Queensland Corrective Services was the most complained about agency in the 2019-20 financial year, according to the state ombud’s annual report.
Tabled in Parliament last week, the report revealed the Queensland Ombudsman received 7207 complaints, a decrease of 8% from the previous year. Of these, 3934 were about state government departments, 1053 were about statutory authorities, and 1859 were about local councils.
Of the 7204 finalised complaints, 1095 were not considered appropriate to investigate, and 4962 were deemed “premature” as the complaint was not first raised with the relevant agency.
The department which was complained about the most in 2019-20 was Queensland Corrective Services, with 981 complaints, up from 825 the previous year. It was followed by the Department of Child Safety, Youth and Women (609), the Department of Housing and Public Works (516), the Department of Education (512), and Queensland Health (351).
A total of 1140 investigations were finalised in 2019-20, down 9% from the previous year. Of those, no error was found in 686 investigations, and continuing an investigation was not considered warranted in 274 investigations.
All complaints were finalised within 12 months, with 85% finalised within 10 days.
This year, the ombud made 244 recommendations to agencies, most of which called on agencies to improve a policy or procedure (87), review their decisions (36), expedite their actions (36), or provide better explanations (34).
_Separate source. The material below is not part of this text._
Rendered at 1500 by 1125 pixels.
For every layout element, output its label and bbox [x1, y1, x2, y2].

Every recommendation was accepted.
In 2019–20, 1744 public interest disclosures were reported, an increase of 52.8% compared with 1141 in 2018–19. The report noted that this large increase was “driven by a significant rise in the number of corrupt conduct PIDs reported”, which was likely due to changes to the definition of corrupt conduct under the Crime and Corruption Act 2001.
The ombud found a majority of PIDs were reported by state government departments (964), followed by hospital and health services (388), and the proportion of PIDs reported by employees was “relatively stable”.
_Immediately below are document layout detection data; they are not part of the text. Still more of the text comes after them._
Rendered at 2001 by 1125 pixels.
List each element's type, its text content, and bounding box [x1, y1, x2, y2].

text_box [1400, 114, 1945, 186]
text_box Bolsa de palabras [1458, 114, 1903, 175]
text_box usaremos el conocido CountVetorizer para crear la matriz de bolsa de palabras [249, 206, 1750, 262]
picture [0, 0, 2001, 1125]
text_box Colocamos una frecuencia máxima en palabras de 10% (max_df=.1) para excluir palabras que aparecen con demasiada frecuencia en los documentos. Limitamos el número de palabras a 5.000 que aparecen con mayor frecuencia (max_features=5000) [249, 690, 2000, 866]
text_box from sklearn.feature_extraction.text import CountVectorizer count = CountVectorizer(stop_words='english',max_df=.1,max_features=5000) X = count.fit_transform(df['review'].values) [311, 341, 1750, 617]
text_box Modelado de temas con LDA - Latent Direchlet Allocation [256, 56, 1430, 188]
The report noted that PIDs reported by role reporters increased significantly, from 107 in 2018–19 to 375 the following year.
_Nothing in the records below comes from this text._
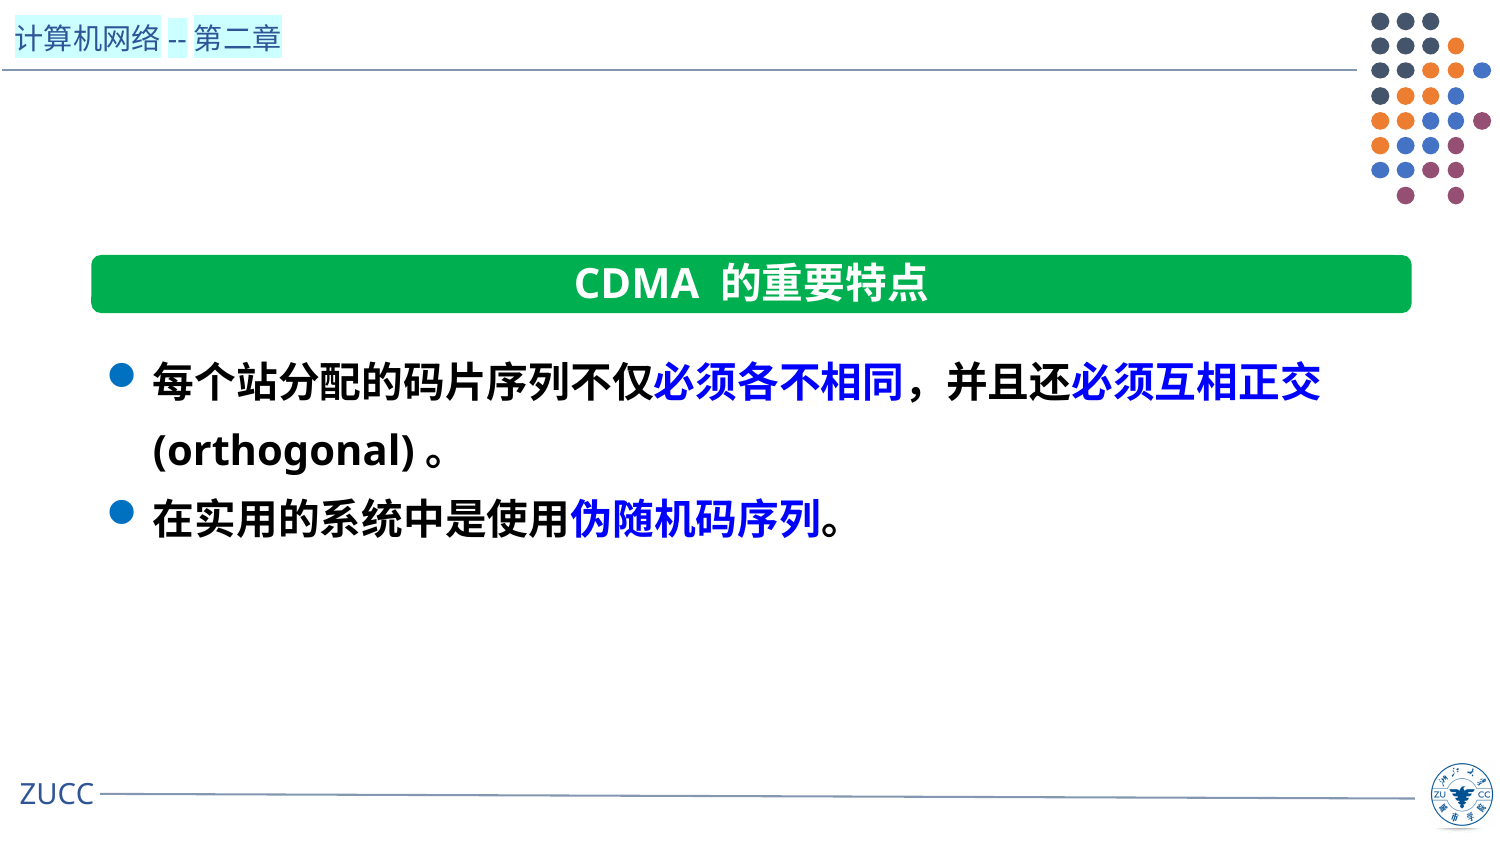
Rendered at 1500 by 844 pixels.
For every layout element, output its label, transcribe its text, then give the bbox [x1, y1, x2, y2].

text_box [91, 254, 559, 314]
picture [1415, 750, 1500, 837]
text_box 每个站分配的码片序列不仅必须各不相同，并且还必须互相正交 (orthogonal)。 在实用的系统中是使用伪随机码序列。 [91, 329, 1452, 551]
text_box CDMA 的重要特点 [559, 249, 944, 315]
text_box [944, 254, 1412, 314]
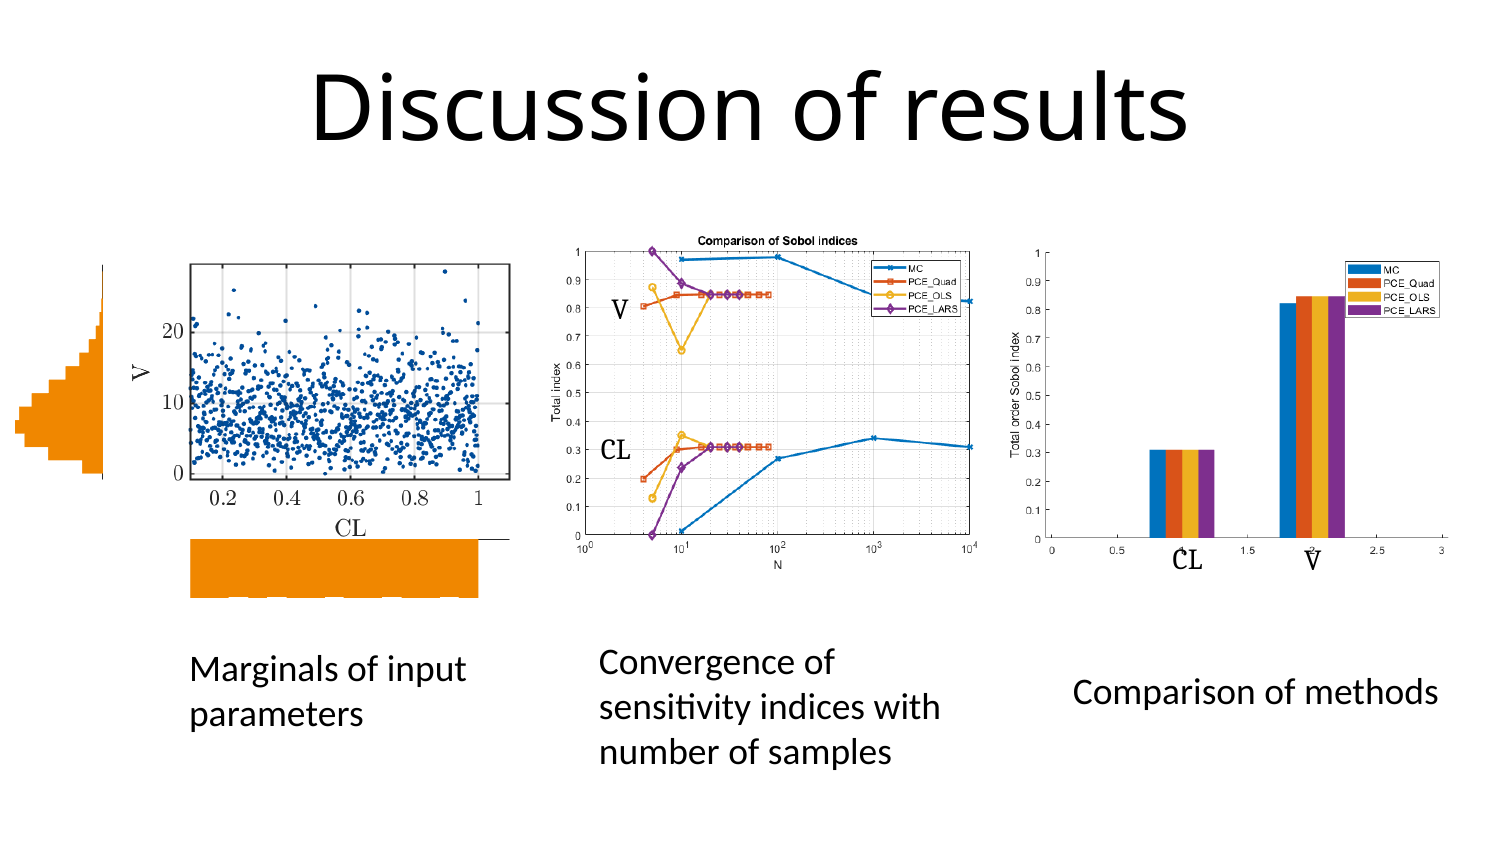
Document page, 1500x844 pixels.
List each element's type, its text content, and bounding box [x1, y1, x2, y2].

text_box Convergence of sensitivity indices with number of samples [584, 629, 995, 780]
text_box Comparison of methods [1058, 659, 1455, 719]
title Discussion of results [75, 33, 1425, 175]
text_box Marginals of input parameters [174, 636, 499, 742]
picture [0, 224, 1498, 617]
“This continues the trend of growing awareness by agencies that officers who identify wrongdoing in the course of the performance of their duties (for example, human resources officers, auditors, inspectors and investigators) are entitled to the protections of the PID Act when they report wrongdoing,” it said.
Anthony Reilly took over as Queensland ombud in July, when Phil Clarke, whose career in the public sector has spanned more than 30 years, retired from the role.